Production of mAbs
Hybridoma Technology (Classical Method)
- Developed by Köhler and Milstein in 1975.
- Involves fusing an antibody-producing B cell (from a mouse immunized with the antigen) with a myeloma (cancer) cell to form a hybridoma.
- Hybridoma cells are immortal and produce large quantities of a single antibody.
Recombinant DNA Technology
Cloning of antibody genes into expression systems (e.g., CHO cells).
Allows for the production of humanized, fully human, or engineered antibodies.
Phage Display and Yeast Display
Antibody fragments (e.g., Fab, scFv) are displayed on the surface of phages or yeast cells.
Enables high-throughput screening for high-affinity binders.
Types of Monoclonal Antibodies
Humanized
Mostly human with only mouse CDRs
Chimeric
Mouse variable region+human constant region
Murine
Fully mouse antibodies; high immunogenicity
Fully Human
Entirely human sequences (via transgenic mice or phage display)
Bispecific mAbs
Bind two different antigens or epitopes
Applications of Monoclonal Antibodies
Therapeutics
Cancer: Target tumor-specific antigens (e.g., Trastuzumab for HER2+ breast cancer, Rituximab for CD20+ B-cell lymphoma).

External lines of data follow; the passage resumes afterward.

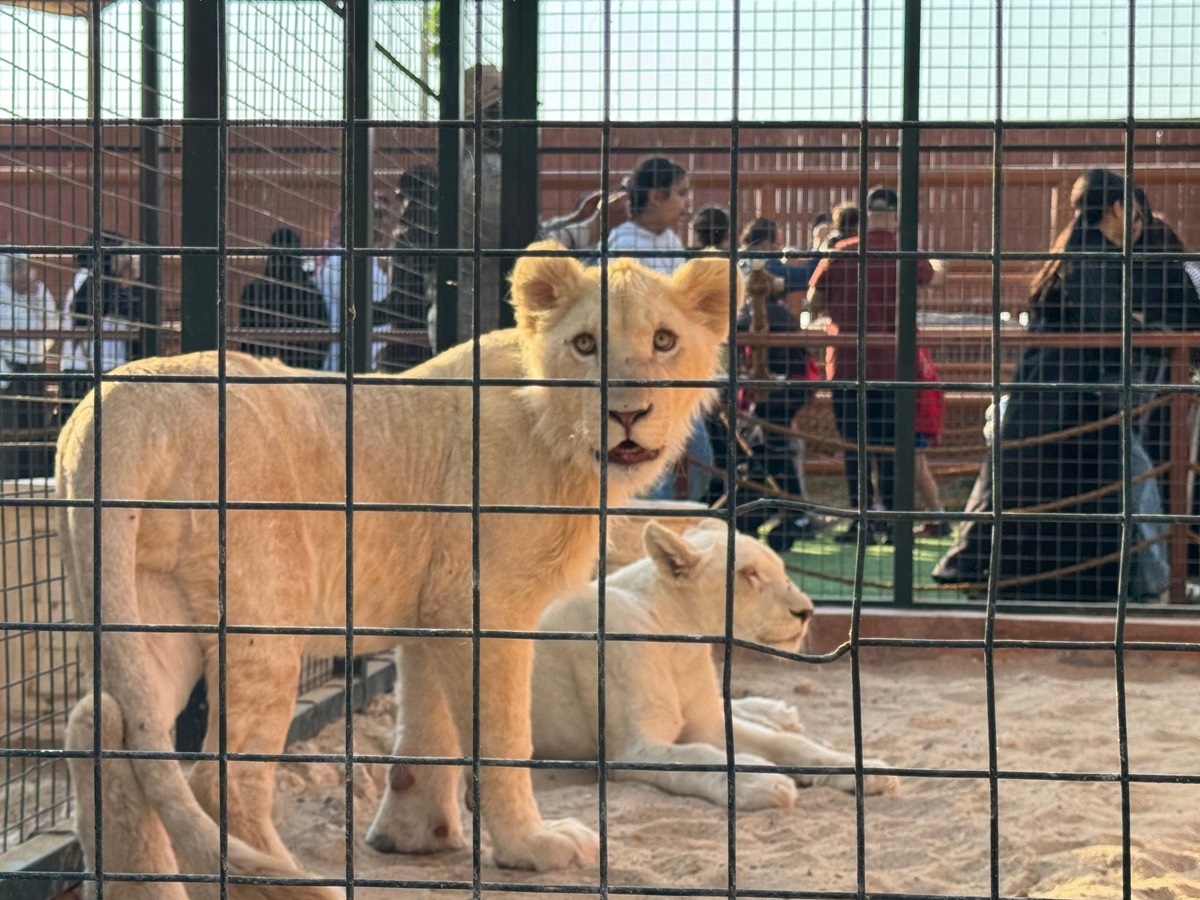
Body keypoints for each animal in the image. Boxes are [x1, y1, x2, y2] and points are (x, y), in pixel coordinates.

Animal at [56, 242, 737, 898]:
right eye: (586, 343)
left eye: (665, 340)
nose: (628, 414)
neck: (560, 435)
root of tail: (121, 402)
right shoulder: (483, 603)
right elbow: (501, 734)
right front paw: (530, 846)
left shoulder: (435, 606)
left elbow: (428, 729)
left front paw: (414, 836)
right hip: (264, 614)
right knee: (218, 781)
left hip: (145, 606)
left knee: (102, 725)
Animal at [531, 521, 899, 808]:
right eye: (749, 574)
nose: (806, 611)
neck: (681, 647)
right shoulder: (631, 748)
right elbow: (696, 755)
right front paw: (759, 782)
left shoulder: (709, 724)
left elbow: (784, 743)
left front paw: (860, 768)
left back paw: (778, 715)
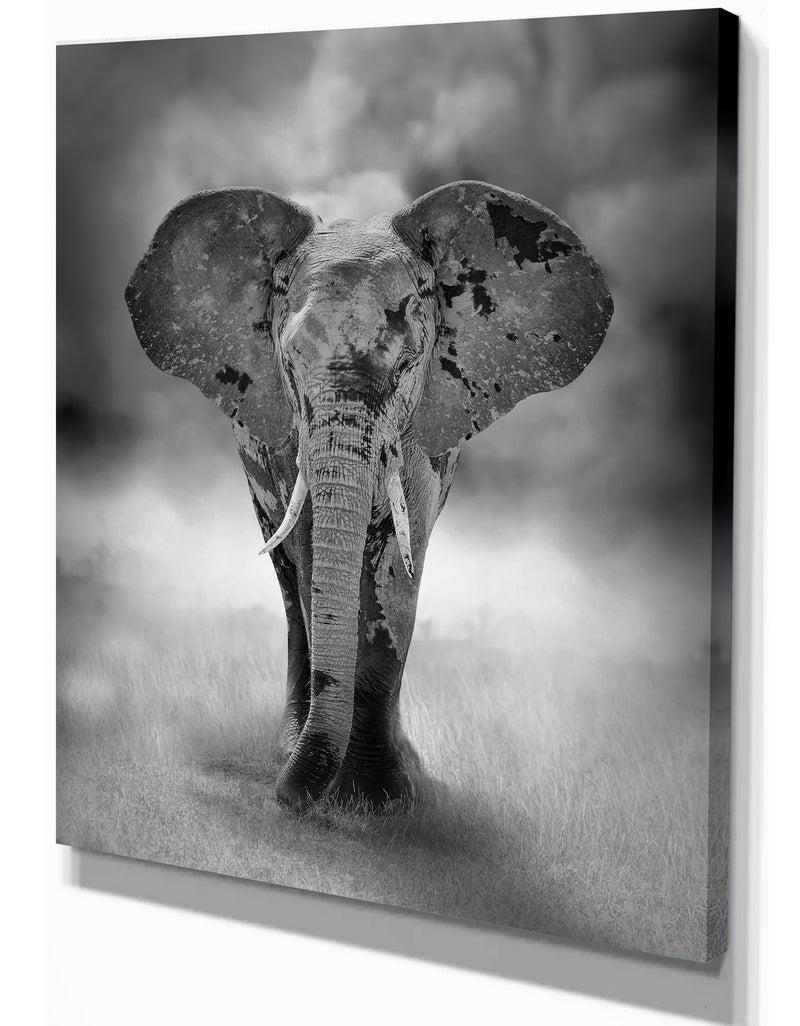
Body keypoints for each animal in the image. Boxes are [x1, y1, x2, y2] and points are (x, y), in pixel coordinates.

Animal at [125, 180, 613, 811]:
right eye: (288, 363)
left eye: (407, 364)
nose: (286, 799)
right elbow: (311, 552)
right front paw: (331, 784)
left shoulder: (425, 429)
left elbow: (399, 571)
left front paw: (384, 797)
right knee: (289, 581)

Autoimmune Diseases: Inhibit inflammatory mediators (e.g., Adalimumab for TNF-α in rheumatoid arthritis).
Infectious Diseases: Neutralize viruses or bacteria (e.g., Palivizumab for RSV).
Allergy and Asthma: Block IgE or interleukins (e.g., Omalizumab).
Diagnostics
ELISA, Western Blot, Immunohistochemistry, Flow Cytometry: Detect specific proteins or biomarkers with high sensitivity.
Research Tools
Tag, isolate, or detect proteins and cells in molecular biology, cell signaling, and drug discovery studies.
High specificity:
Binds only to the intended target.
Reproducibility:
Same antibody can be consistently produced.
Modifiability:
Can be engineered for improved performance (e.g., affinity, stability, Fc function).
Costly production and storage.
Immunogenicity in some formats (especially murine).
Target resistance due to mutations (especially in cancer).